• Requirement: Could every entry be set down once more, exactly as given?

■ ■ ■ ■ ■

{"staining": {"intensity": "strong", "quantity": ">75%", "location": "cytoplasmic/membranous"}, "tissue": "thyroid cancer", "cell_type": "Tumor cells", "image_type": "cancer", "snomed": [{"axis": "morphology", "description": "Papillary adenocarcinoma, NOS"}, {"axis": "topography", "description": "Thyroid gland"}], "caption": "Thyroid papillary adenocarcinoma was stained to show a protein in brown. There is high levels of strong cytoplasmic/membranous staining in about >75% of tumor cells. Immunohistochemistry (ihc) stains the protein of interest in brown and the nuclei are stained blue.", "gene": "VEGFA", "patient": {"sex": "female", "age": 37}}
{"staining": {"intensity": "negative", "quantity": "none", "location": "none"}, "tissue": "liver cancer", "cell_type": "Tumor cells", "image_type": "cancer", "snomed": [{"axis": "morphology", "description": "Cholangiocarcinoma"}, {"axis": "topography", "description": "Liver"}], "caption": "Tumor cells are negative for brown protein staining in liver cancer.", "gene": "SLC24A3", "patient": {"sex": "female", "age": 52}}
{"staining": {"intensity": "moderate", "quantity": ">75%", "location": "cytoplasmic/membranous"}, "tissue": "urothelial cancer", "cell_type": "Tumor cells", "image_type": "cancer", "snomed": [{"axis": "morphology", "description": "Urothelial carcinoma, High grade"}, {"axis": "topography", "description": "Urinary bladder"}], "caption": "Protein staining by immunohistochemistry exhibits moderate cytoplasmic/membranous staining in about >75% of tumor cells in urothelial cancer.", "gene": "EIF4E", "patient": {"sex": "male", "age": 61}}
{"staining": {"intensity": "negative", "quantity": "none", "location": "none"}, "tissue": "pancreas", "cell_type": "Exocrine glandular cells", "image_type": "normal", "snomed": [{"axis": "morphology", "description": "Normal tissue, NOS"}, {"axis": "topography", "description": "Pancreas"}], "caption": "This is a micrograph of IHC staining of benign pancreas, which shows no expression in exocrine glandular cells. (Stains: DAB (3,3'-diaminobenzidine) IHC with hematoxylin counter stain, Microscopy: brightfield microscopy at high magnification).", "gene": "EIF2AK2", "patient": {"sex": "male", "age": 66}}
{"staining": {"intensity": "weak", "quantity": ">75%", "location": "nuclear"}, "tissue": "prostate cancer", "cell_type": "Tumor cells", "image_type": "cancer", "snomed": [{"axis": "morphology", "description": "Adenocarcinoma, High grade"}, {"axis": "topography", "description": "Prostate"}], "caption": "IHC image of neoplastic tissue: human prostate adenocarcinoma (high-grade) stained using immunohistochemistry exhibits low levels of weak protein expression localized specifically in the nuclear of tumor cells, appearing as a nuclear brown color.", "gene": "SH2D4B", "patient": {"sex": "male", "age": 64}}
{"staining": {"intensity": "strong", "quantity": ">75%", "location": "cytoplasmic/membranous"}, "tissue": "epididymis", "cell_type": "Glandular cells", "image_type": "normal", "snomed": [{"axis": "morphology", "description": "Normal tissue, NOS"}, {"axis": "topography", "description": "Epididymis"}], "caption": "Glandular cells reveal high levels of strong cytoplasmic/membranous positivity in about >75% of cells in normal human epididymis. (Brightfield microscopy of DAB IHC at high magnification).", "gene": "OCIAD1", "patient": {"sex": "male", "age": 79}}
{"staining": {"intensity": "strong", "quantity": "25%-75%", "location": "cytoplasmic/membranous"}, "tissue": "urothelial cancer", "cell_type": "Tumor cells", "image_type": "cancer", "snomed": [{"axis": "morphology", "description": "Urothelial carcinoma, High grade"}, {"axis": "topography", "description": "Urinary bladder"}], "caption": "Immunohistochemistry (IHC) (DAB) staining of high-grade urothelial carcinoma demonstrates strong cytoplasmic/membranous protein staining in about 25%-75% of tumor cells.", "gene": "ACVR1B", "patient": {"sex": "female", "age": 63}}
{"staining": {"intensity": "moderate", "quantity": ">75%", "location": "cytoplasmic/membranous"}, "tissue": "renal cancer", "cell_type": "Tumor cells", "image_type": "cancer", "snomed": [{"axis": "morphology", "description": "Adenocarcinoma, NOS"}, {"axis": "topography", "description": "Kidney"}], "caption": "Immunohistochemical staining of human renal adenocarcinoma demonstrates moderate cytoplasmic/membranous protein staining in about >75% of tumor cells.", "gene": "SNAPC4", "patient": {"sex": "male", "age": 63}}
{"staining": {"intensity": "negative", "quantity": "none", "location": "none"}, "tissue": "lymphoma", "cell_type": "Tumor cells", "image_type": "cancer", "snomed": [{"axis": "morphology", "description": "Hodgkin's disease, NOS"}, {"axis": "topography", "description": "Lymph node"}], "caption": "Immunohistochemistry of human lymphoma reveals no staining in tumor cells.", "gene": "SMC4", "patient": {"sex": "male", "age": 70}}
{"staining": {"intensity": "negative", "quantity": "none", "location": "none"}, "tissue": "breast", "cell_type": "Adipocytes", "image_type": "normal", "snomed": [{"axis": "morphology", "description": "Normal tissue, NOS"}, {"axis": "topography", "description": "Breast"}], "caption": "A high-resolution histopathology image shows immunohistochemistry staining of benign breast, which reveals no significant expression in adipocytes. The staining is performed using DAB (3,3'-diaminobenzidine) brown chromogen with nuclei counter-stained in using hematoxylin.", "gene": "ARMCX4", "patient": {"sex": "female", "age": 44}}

■ ■ ■ ■ ■

• Exercise solution:
{"staining": {"intensity": "strong", "quantity": ">75%", "location": "cytoplasmic/membranous"}, "tissue": "thyroid cancer", "cell_type": "Tumor cells", "image_type": "cancer", "snomed": [{"axis": "morphology", "description": "Papillary adenocarcinoma, NOS"}, {"axis": "topography", "description": "Thyroid gland"}], "caption": "Thyroid papillary adenocarcinoma was stained to show a protein in brown. There is high levels of strong cytoplasmic/membranous staining in about >75% of tumor cells. Immunohistochemistry (ihc) stains the protein of interest in brown and the nuclei are stained blue.", "gene": "VEGFA", "patient": {"sex": "female", "age": 37}}
{"staining": {"intensity": "negative", "quantity": "none", "location": "none"}, "tissue": "liver cancer", "cell_type": "Tumor cells", "image_type": "cancer", "snomed": [{"axis": "morphology", "description": "Cholangiocarcinoma"}, {"axis": "topography", "description": "Liver"}], "caption": "Tumor cells are negative for brown protein staining in liver cancer.", "gene": "SLC24A3", "patient": {"sex": "female", "age": 52}}
{"staining": {"intensity": "moderate", "quantity": ">75%", "location": "cytoplasmic/membranous"}, "tissue": "urothelial cancer", "cell_type": "Tumor cells", "image_type": "cancer", "snomed": [{"axis": "morphology", "description": "Urothelial carcinoma, High grade"}, {"axis": "topography", "description": "Urinary bladder"}], "caption": "Protein staining by immunohistochemistry exhibits moderate cytoplasmic/membranous staining in about >75% of tumor cells in urothelial cancer.", "gene": "EIF4E", "patient": {"sex": "male", "age": 61}}
{"staining": {"intensity": "negative", "quantity": "none", "location": "none"}, "tissue": "pancreas", "cell_type": "Exocrine glandular cells", "image_type": "normal", "snomed": [{"axis": "morphology", "description": "Normal tissue, NOS"}, {"axis": "topography", "description": "Pancreas"}], "caption": "This is a micrograph of IHC staining of benign pancreas, which shows no expression in exocrine glandular cells. (Stains: DAB (3,3'-diaminobenzidine) IHC with hematoxylin counter stain, Microscopy: brightfield microscopy at high magnification).", "gene": "EIF2AK2", "patient": {"sex": "male", "age": 66}}
{"staining": {"intensity": "weak", "quantity": ">75%", "location": "nuclear"}, "tissue": "prostate cancer", "cell_type": "Tumor cells", "image_type": "cancer", "snomed": [{"axis": "morphology", "description": "Adenocarcinoma, High grade"}, {"axis": "topography", "description": "Prostate"}], "caption": "IHC image of neoplastic tissue: human prostate adenocarcinoma (high-grade) stained using immunohistochemistry exhibits low levels of weak protein expression localized specifically in the nuclear of tumor cells, appearing as a nuclear brown color.", "gene": "SH2D4B", "patient": {"sex": "male", "age": 64}}
{"staining": {"intensity": "strong", "quantity": ">75%", "location": "cytoplasmic/membranous"}, "tissue": "epididymis", "cell_type": "Glandular cells", "image_type": "normal", "snomed": [{"axis": "morphology", "description": "Normal tissue, NOS"}, {"axis": "topography", "description": "Epididymis"}], "caption": "Glandular cells reveal high levels of strong cytoplasmic/membranous positivity in about >75% of cells in normal human epididymis. (Brightfield microscopy of DAB IHC at high magnification).", "gene": "OCIAD1", "patient": {"sex": "male", "age": 79}}
{"staining": {"intensity": "strong", "quantity": "25%-75%", "location": "cytoplasmic/membranous"}, "tissue": "urothelial cancer", "cell_type": "Tumor cells", "image_type": "cancer", "snomed": [{"axis": "morphology", "description": "Urothelial carcinoma, High grade"}, {"axis": "topography", "description": "Urinary bladder"}], "caption": "Immunohistochemistry (IHC) (DAB) staining of high-grade urothelial carcinoma demonstrates strong cytoplasmic/membranous protein staining in about 25%-75% of tumor cells.", "gene": "ACVR1B", "patient": {"sex": "female", "age": 63}}
{"staining": {"intensity": "moderate", "quantity": ">75%", "location": "cytoplasmic/membranous"}, "tissue": "renal cancer", "cell_type": "Tumor cells", "image_type": "cancer", "snomed": [{"axis": "morphology", "description": "Adenocarcinoma, NOS"}, {"axis": "topography", "description": "Kidney"}], "caption": "Immunohistochemical staining of human renal adenocarcinoma demonstrates moderate cytoplasmic/membranous protein staining in about >75% of tumor cells.", "gene": "SNAPC4", "patient": {"sex": "male", "age": 63}}
{"staining": {"intensity": "negative", "quantity": "none", "location": "none"}, "tissue": "lymphoma", "cell_type": "Tumor cells", "image_type": "cancer", "snomed": [{"axis": "morphology", "description": "Hodgkin's disease, NOS"}, {"axis": "topography", "description": "Lymph node"}], "caption": "Immunohistochemistry of human lymphoma reveals no staining in tumor cells.", "gene": "SMC4", "patient": {"sex": "male", "age": 70}}
{"staining": {"intensity": "negative", "quantity": "none", "location": "none"}, "tissue": "breast", "cell_type": "Adipocytes", "image_type": "normal", "snomed": [{"axis": "morphology", "description": "Normal tissue, NOS"}, {"axis": "topography", "description": "Breast"}], "caption": "A high-resolution histopathology image shows immunohistochemistry staining of benign breast, which reveals no significant expression in adipocytes. The staining is performed using DAB (3,3'-diaminobenzidine) brown chromogen with nuclei counter-stained in using hematoxylin.", "gene": "ARMCX4", "patient": {"sex": "female", "age": 44}}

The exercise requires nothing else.